• [DOCUMENT PASSAGE]:
-- START --

This is a summary of all the announcements we heard discussed during Google Data Summit 2022. Hopefully, this can help you easily to find all the updates.
Table of contents
- Vertex AI Workbench (GA), bringing together Google Cloud’s data and ML systems into a single interface so that teams have a common toolset across data analytics, data science, and machine learning.
- With native integrations across BigQuery, Spark, Dataproc, and Dataplex
- Data scientists can build, train and deploy ML models 5X faster than traditional notebooks.
- Fully managed compute with admin controls (serverless, scalable, enterprise ready Jupiterlab)
- MLOps tooling for AI
- Introducing Vertex AI Model Registry, a central repository to manage and govern the lifecycle of your ML models. Designed to work with any type of model and deployment target, including BigQuery ML, Vertex AI Model Registry makes it easy to manage and deploy models.
- BQML is added to Vertex AI Model Registry (Public Preview), With this integration, BQML users can leverage Vertex AI for MLOps. Specifically, users can:
- Register BQML models with MR
- Deploy BQML models directly from Vertex MR to Vertex Deployment end points
- Powerful AI compute without movement of data – Serverless Spark; BQML
- Matching Engine – Vertex AI Matching Engine provides the industry’s leading high scale, low latency, vector-similarity matching (also known as approximate nearest neighbor) service, and industry-leading algorithms to train semantic embeddings for similarity-matching use cases.
Data Analytics and BI
- BigLake (Preview)

-- END --

• [DATA SECTION]:
-- START --

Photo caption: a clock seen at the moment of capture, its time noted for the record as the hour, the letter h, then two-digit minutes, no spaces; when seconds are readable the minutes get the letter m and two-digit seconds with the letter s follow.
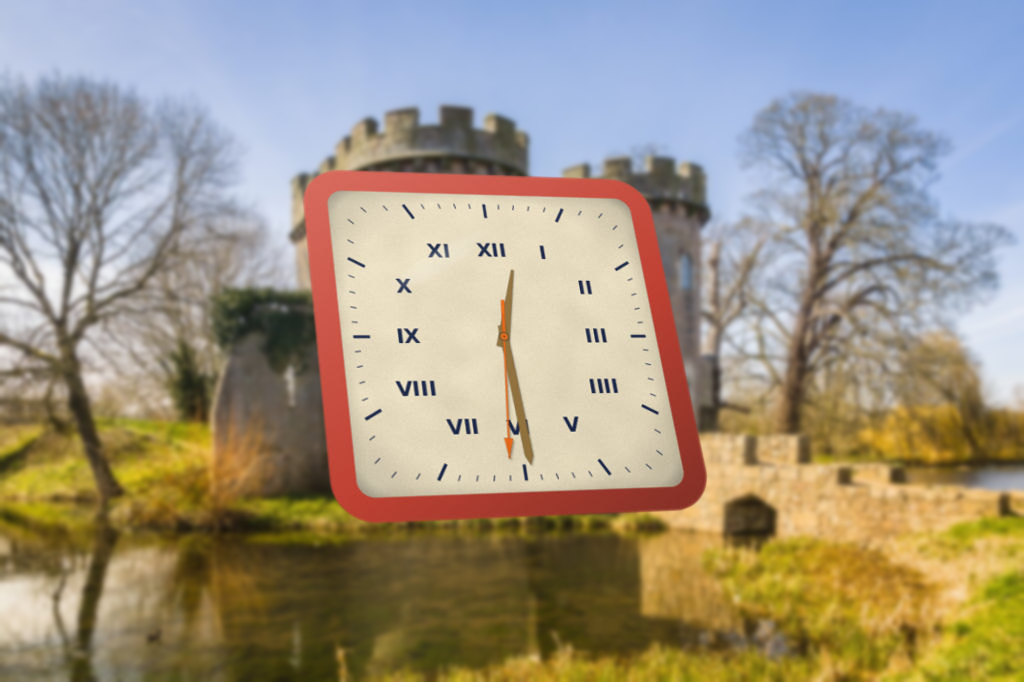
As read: 12h29m31s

-- END --

• [WHAT YOU NEED TO DO]:
A - Reproduce the part of the Data Summit 2022 summary that starts at "- With native" and ends at "than traditional notebooks.".
B - According to the Data Summit 2022 summary, how much faster than traditional notebooks can data scientists build, train and deploy ML models with Vertex AI Workbench?
C - Pick up the Data Summit 2022 summary after its last line and keep writing it.

• [PER-TASK OUTPUTS]:
A -
- With native integrations across BigQuery, Spark, Dataproc, and Dataplex
- Data scientists can build, train and deploy ML models 5X faster than traditional notebooks.

B - 5X faster.

C -
- Is a storage engine that unifies data lakes and warehouses by providing consistent fine-grained security and performance acceleration across multi-cloud object stores. This extends BigQuery capabilities to open formats & OSS engines
- Provides an API interface that enables customers to query data across GCP & OSS engines, enabling customers to unlock new use cases without writing new infrastructure
- Analytics Hub (Preview) , a fully-managed service built on BigQuery that allows our data sharing partners to efficiently and securely exchange valuable data and analytics assets across any organizational boundary.
- BigQuery Storage Read API (GA), allows OSS Engines to read data from Bigquery Tables
- Bigquery BI Engine SQL Interface (GA), BigQuery BI Engine is a fast, in-memory analysis service that lets users analyze data stored in BigQuery with sub-second query response times and with high concurrency. It is compatible with any BI tool that uses BigQuery.
- Log Analytics Capabilities in Bigquery (Preview) – Log Analytics gives you the analytical power of BigQuery directly in Cloud Logging with a new user interface that’s optimized for analyzing logs data. With Log Analytics, you can use SQL to perform advanced logs analysis.
- Native JSON (Preview) – By using the JSON data type, you can ingest semi-structured JSON into BigQuery without providing a schema for the JSON data upfront. This lets you store and query data that doesn’t always adhere to fixed schemas and data types.
- Search (Preview) – Fully managed search indexes let you pinpoint specific text in data of any size across multiple columns and semi-structured datasets using SQL
Spark on Google Cloud
- First in industry Serverless Spark for All Workloads (GA), Auto-scale without any manual infrastructure provisioning or tuning for Spark. Empowers customers to shift from managing clusters to workloads.
- Pervasive Spark Experience (Preview), Connect, analyze and execute Spark jobs from BigQuery, Vertex AI or Dataplex in 2 clicks, without any custom integrations, using the best of Google-native and Open Source tools.
- Flexibility of Consumptions (GA), One size does not fit all. Choose between Serverless, Google Kubernetes Engine (GKE), and compute clusters for your Spark applications.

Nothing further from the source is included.